James Watt (19 January 1736 – 19 August 1819) was a Scottish inventor and engineer whose improvements to the steam engine were fundamental to the changes wrought by the Industrial Revolution.
James Watt was born on 19th of January, 1736 in Greenock, a seaport on the Firth of Clyde. His father was a shipwright, ship owner and contractor, while his mother, Agnus Muirhead, came from a distinguished family and was well educated. Both were Presbyterians and strong Covenanters. Watt attended school irregularly but instead he was mostly schooled at home by his mother. He exhibited great manual dexterity and an aptitude for mathematics, while Latin and Greek left him cold, and he absorbed the legends and lore of the Scottish people.

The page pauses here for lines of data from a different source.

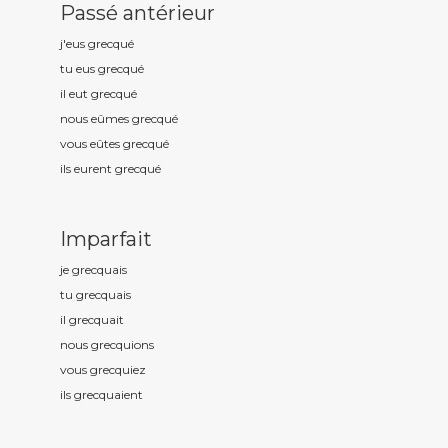
Passé antérieur
j'eus grecqu
é
tu eus grecqu
é
il eut grecqu
é
nous eûmes grecqu
é
vous eûtes grecqu
é
ils eurent grecqu
é
Imparfait
je grecqu
ais
tu grecqu
ais
il grecqu
ait
nous grecqu
ions
vous grecqu
iez
ils grecqu
aient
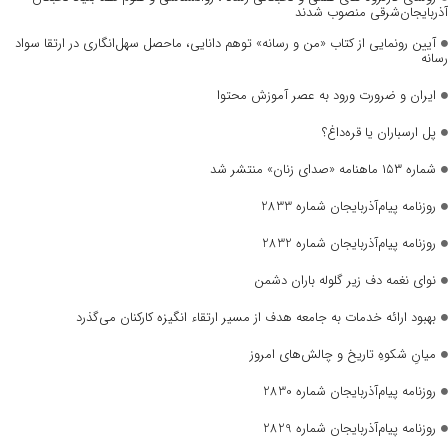
آذربایجان‌شرقی منصوب شدند
آیین رونمایی از کتاب «من و رسانه» توهم دانایی، ماحصل سهل‌انگاری در ارتقا سواد
رسانه
ایران و ضرورت ورود به عصر آموزش محتوا
پل ارسباران یا قره‌داغ؟
شماره ۱۵۳ ماهنامه «صدای زنان» منتشر شد
روزنامه پیام‌آذربایجان شماره 2833
روزنامه پیام‌آذربایجان شماره 2832
نوای نغمه دف زیر گلوله باران دشمن
بهبود ارائه خدمات به جامعه هدف از مسیر ارتقاء انگیزه کارکنان می‌گذرد
میانِ شکوهِ تاریخ و چالش‌های امروز
روزنامه پیام‌آذربایجان شماره 2830
روزنامه پیام‌آذربایجان شماره 2829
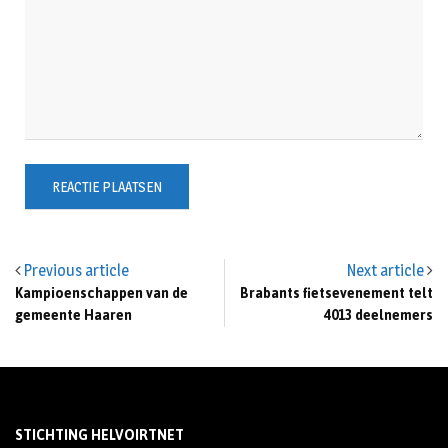
Previous article
Next article
Kampioenschappen van de
Brabants fietsevenement telt
gemeente Haaren
4013 deelnemers
STICHTING HELVOIRTNET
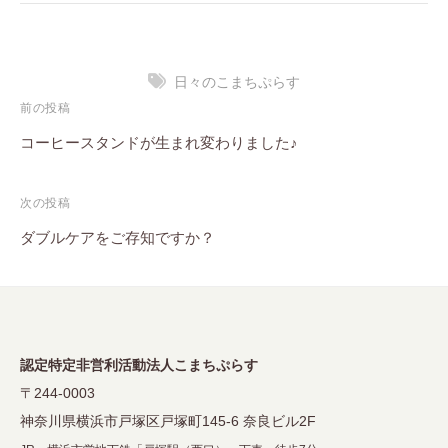
日々のこまちぷらす
投
前の投稿
稿
コーヒースタンドが生まれ変わりました♪
ナ
次の投稿
ビ
ダブルケアをご存知ですか？
ゲ
ー
シ
ョ
認定特定非営利活動法人こまちぷらす
ン
〒244-0003
神奈川県横浜市戸塚区戸塚町145-6 奈良ビル2F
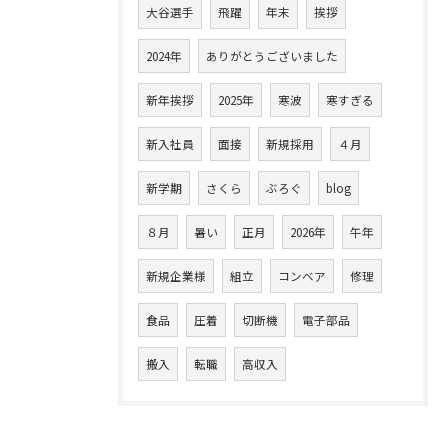
大谷選手
飛躍
年末
挨拶
2024年
ありがとうございました
新年挨拶
2025年
寒波
寒すぎる
新入社員
面接
新規採用
４月
新学期
さくら
ぶろぐ
blog
８月
暑い
正月
2026年
午年
新規企業様
組立
コンベア
修理
食品
圧着
切断機
電子部品
搬入
転職
高収入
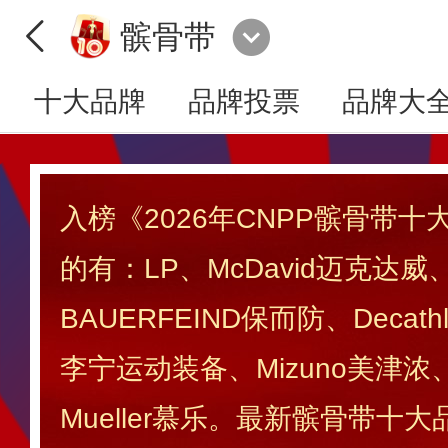
髌骨带
十大品牌
品牌投票
品牌大
入榜《2026年CNPP髌骨带
的有：LP、McDavid迈克达威
BAUERFEIND保而防、Decat
李宁运动装备、Mizuno美津浓
Mueller慕乐。最新髌骨带十大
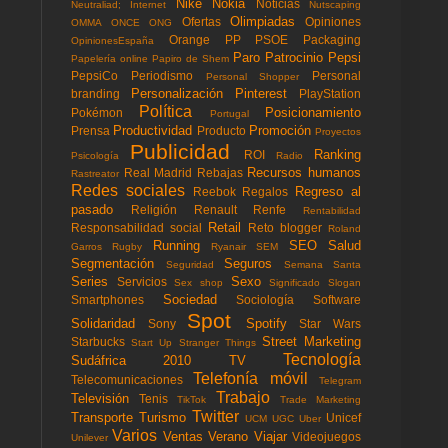
Nike
Nokia
Noticias
Neutraliad; Internet
Nutscaping
Olimpiadas
Ofertas
Opiniones
OMMA
ONCE
ONG
Orange
PP
PSOE
Packaging
OpinionesEspaña
Paro
Patrocinio
Pepsi
Papelería online
Papiro de Shem
PepsiCo
Periodismo
Personal
Personal Shopper
Personalización
Pinterest
branding
PlayStation
Política
Posicionamiento
Pokémon
Portugal
Productividad
Promoción
Prensa
Producto
Proyectos
Publicidad
Ranking
ROI
Psicología
Radio
Recursos humanos
Real Madrid
Rebajas
Rastreator
Redes sociales
Regreso al
Reebok
Regalos
pasado
Religión
Renault
Renfe
Rentabilidad
Retail
Responsabilidad social
Reto blogger
Roland
Running
SEO
Salud
Garros
Rugby
Ryanair
SEM
Segmentación
Seguros
Seguridad
Semana Santa
Series
Sexo
Servicios
Sex shop
Significado
Slogan
Sociedad
Smartphones
Sociología
Software
Spot
Solidaridad
Spotify
Sony
Star Wars
Street Marketing
Starbucks
Start Up
Stranger Things
Tecnología
Sudáfrica 2010
TV
Telefonía móvil
Telecomunicaciones
Telegram
Trabajo
Televisión
Tenis
TikTok
Trade Marketing
Twitter
Transporte
Turismo
Unicef
UCM
UGC
Uber
Varios
Ventas
Verano
Viajar
Videojuegos
Unilever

When he was 17, his mother died and his father's health had begun to fail. Watt travelled to London to study instrument-making for a year, then returned to Scotland – to Glasgow – intent on setting up his own instrument-making business. However, because he had not served at least seven years as an apprentice, the Glasgow Guild of Hammermen (any artisans using hammers) blocked his application, despite there being no other mathematical instrument makers in Scotland. Watt was saved from this impasse by three professors of the University of Glasgow, who offered him the opportunity to set up a small workshop within the university. It was established in 1758 and one of the professors, the physicist and chemist Joseph Black, became Watt's friend.